The day kicked off with a surprise interest rate hike in Canada that sent the Loonie skyrocketing. The Bank of Canada has been talking hawkishly since the spring and CAD had been climbing, but the timing of this year’s second hike came a lot faster than many, including me had expected. I had been thinking Governor Poloz would hold rates and signal a second hike later in the year. Instead, the Bank of Canada pulled the trigger on a second hike now, likely in response to last week’s spectacular Canadian GDP report. In the statement the Bank indicated the economy has been doing well but that it will be monitoring the impact of rate hikes on consumers particularly with debt levels running high and house sales slowing in Toronto. 

It also was a roller coaster day for the US Dollar. The greenback was knocked down in the morning by the CAD rally and then by the news that FOMC Vice Chair intends to resign on or about October 13th, well ahead of the June 2018 end to his term. Governor Fischer had been the most neutral to hawkish among the Big 3 FOMC members so his departure was seen as a potentially dovish shift in the short term. It also relaunched questions of whether Fed Chair Yellen will stick around after her term ends in January 2018 and added to the economic uncertainties swirling around the US this fall. 

This all turned on a dime in the afternoon, as President Trump and Democrat congressional leaders came up with a deal to provide hurricane assistance, raise the debt limit and keep the US government running until December 15th.  This kicking of the can down the road for a couple of months has opened a window for the Fed to start normalizing its balance sheet in September, but makes a third US rate hike this year unlikely. It’s too early to say if this leaves the door to a longer term deal, or leaves the door open to a government shutdown over Christmas.  President Trump has several spots to fill at the Fed so the makeup of the board could be very different in a few months’ time. 

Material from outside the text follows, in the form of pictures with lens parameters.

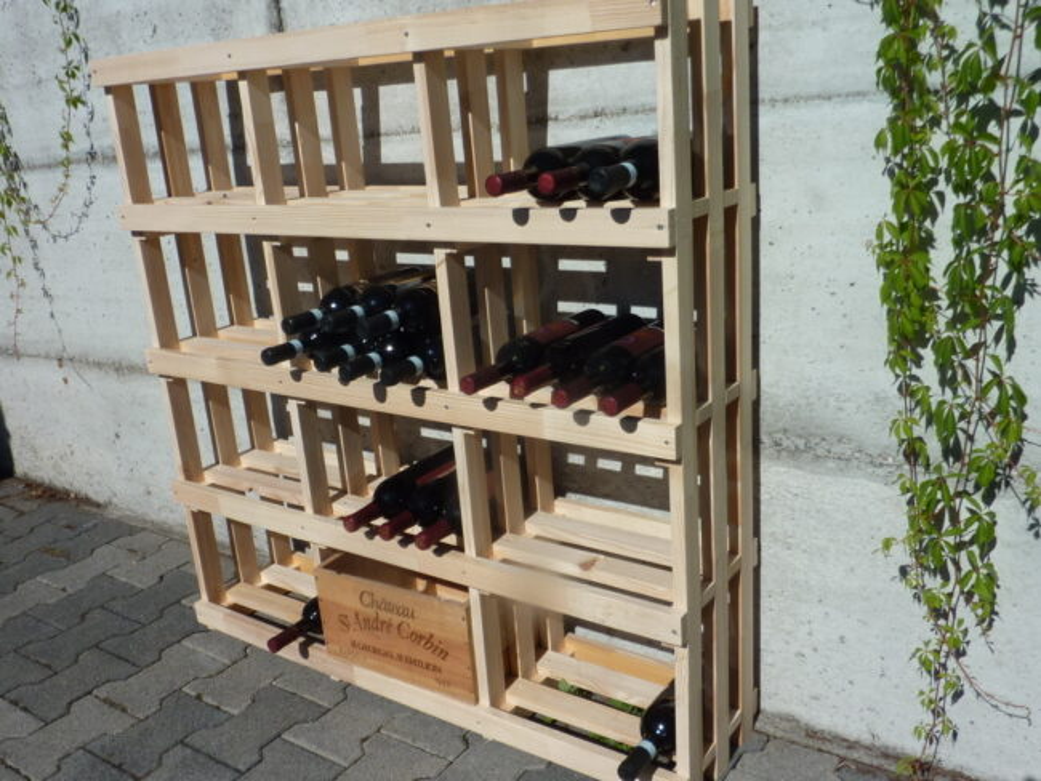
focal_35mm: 31
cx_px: 520
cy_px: 390
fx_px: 933
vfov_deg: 45.5
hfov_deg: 58.3
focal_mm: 4.1
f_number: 5.6
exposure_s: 1/800
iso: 80
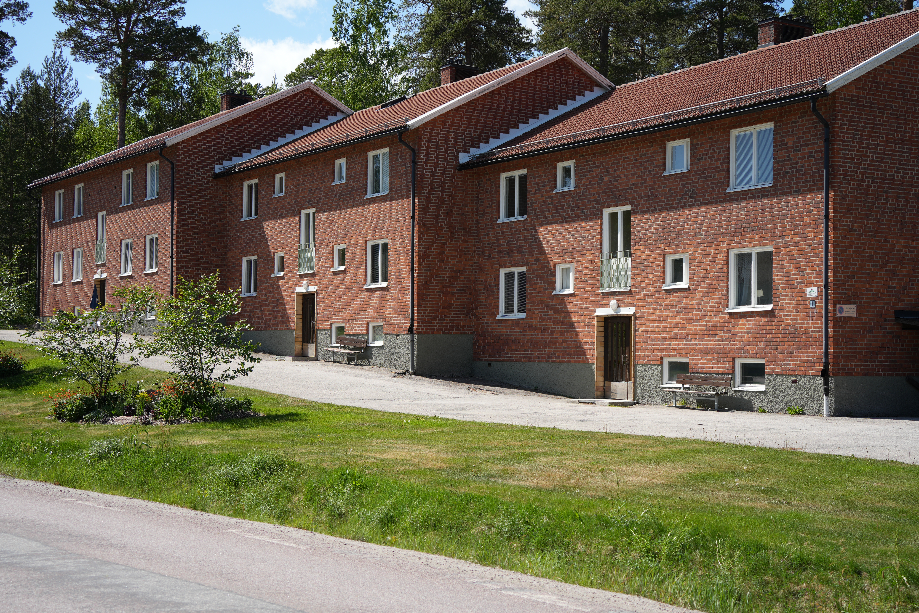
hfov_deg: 38.2
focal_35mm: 52
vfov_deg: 26.0
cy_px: 306
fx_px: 1327
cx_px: 460
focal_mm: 52
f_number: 4.5
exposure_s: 1/500
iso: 100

Stock markets were mixed on the day. The FTSE and the S&P/TSX declined by 0.2% weighed down by rallies in GBP and CAD. US indices gained 0.25% on the day while the Dax rallied 0.75%. The easing of domestic political risk in the US for now dragged on defensive plays like gold and JPY which could boost the Nikkei today. 

Australian stocks have also been bouncing back, benefitting from a 1.0% gain in WTI crude oil and a 0.8% advance in the copper price putting a tailwind behind energy and metal producing stocks. Australian markets may remain active today around Australian construction PMI, retail sales and trade reports. 

Just oil has been reversing last week’s selloff, gasoline has been reversing last week’s rally falling 1.5% today. Late in the day, API inventories showed a much more moderate increase in oil stockpiles and a smaller decline in gasoline inventories compared with the numbers expected for tomorrow’s DOE reports. Although the inventory numbers may be distorted for the next several weeks, significant surprises could still have a significant impact on trading.